Ora anche l'Ufficio parlamentare di bilancio li ha sbugiardati: la “riforma” fiscale iniqua porterà, anche tenuto conto del riordino delle detrazioni e del riassorbimento del bonus (l'assegno unico non c'entra nulla, rispondendo a tutt'altri criteri tra cui l'Isee) a una riduzione media di prelievo per 27,8 milioni di contribuenti di 264 euro, ma il vantaggio è concentrato tra i 42 mila e i 54 mila euro che risparmieranno mediamente 765 euro. I dirigenti avranno una riduzione media dell'Irpef di 368 euro, mentre gli operai solo di 162 euro e gli impiegati di 266.
Il 20% delle famiglie è sostanzialmente escluso da ogni beneficio perché incapienti, e il 50% delle famiglie delle fasce più basse beneficia di circa un quarto delle risorse complessive (circa 1,9 miliardi), mentre il 10% più ricco beneficia di oltre un quinto delle risorse (1,6 miliardi). L'85% dei lavoratori e pensionati prende quindi solo le briciole.

Sanità
Il governo si vanta di aver investito molto sulla sanità in questa finanziaria, perché per il 2022 sono previsti 1,8 miliardi per l'acquisto di vaccini e medicinali anti-Covid, viene rifinanziato il Fondo Sanitario Nazionale con 2 miliardi aggiuntivi l'anno fino al 2024 e ci sono 600 milioni nel triennio per il Fondo per i farmaci innovativi. Eppure non c'è niente per nuove e massicce assunzioni stabili di medici e infermieri, che sarebbe oggi la misura più importante per rimediare alla criminale e dissennata politica di tagli degli ultimi decenni. C'è solo l'“autorizzazione” a stabilizzare il personale assunto a tempo determinato durante l’emergenza, e l'istituzione di 12 mila borse di studio l'anno per gli specializzandi in medicina, senza peraltro alcun accenno agli infermieri, che secondo le organizzazioni di categoria sono sotto organico di almeno 60 mila unità.

Scuola e università
Anche per scuola e università il governo si vanta di aver aumentato i finanziamenti. In particolare quelli al Fondo ordinario per l’Università e al Fondo Italiano per la Scienza e di aver creato un nuovo Fondo Italiano per la Tecnologia. Ma in realtà gran parte di queste risorse sono “vincolate” per assunzioni straordinarie al di fuori delle normali procedure, borse di dottorato e ricerca, valorizzazione dei professori, chiamate dirette dall'estero ecc., secondo una logica prettamente liberista e aziendalista.
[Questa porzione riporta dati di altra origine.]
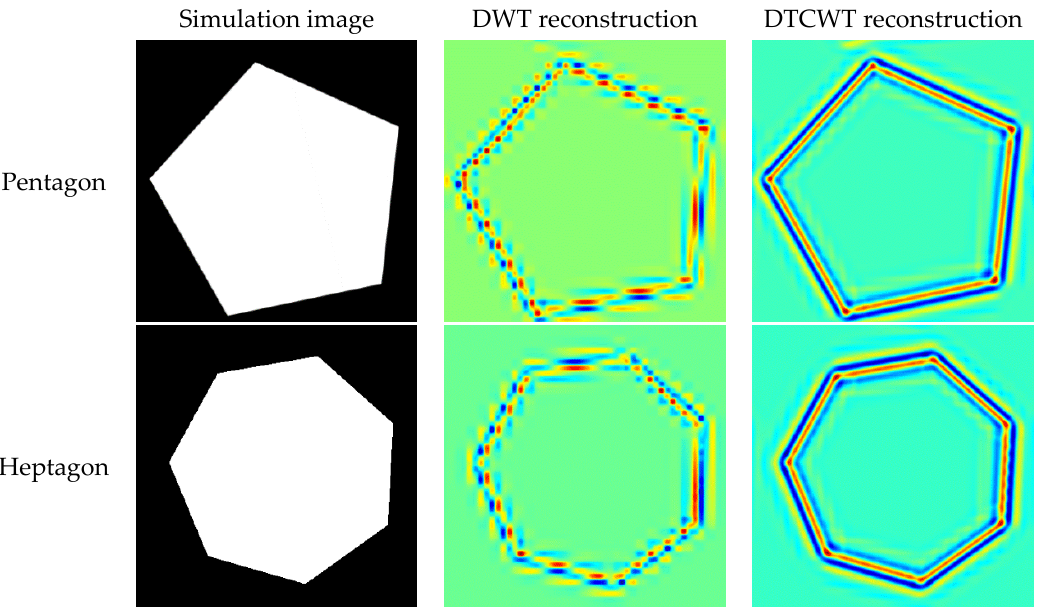
Figure 5. The reconstruction comparison between DWT and DTCWT.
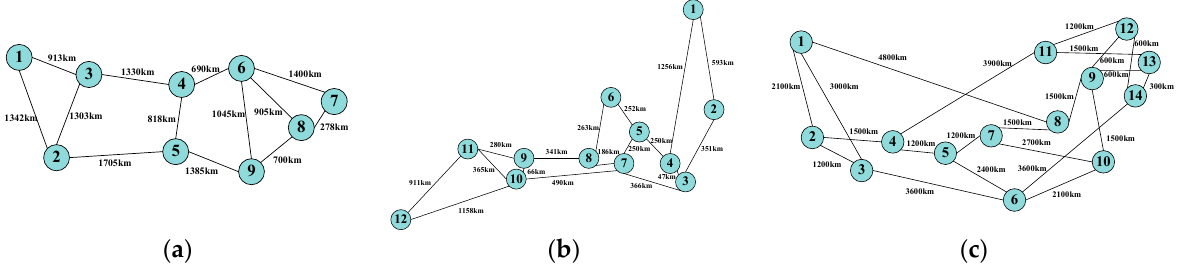
Figure 4. ( a ) Simple mesh network topology; ( b ) Japan network topology; ( c ) NSF network topol- ogy. Table 4. Characteristics of the simulated network topology.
Per la scuola non ci sono assunzioni stabili, ma è prevista solo la possibilità di prorogare i contratti di circa 20 mila docenti, assunti a tempo per l'emergenza Covid, fino al termine delle lezioni dell'anno scolastico 2021/2022, e nel limite delle risorse stanziate che ammontano a 300 milioni. Ci sono anche 200 milioni sul fondo unico per l'edilizia scolastica, ma spendibili dal 2027.
Nel testo definitivo sono stati aggiunti altri 180 milioni, ma dei quali 100 serviranno solo per prolungare di 6 mesi il personale Ata assunto per l'emergenza covid, e il resto è riservato al fondo “valorizzazione docenti”.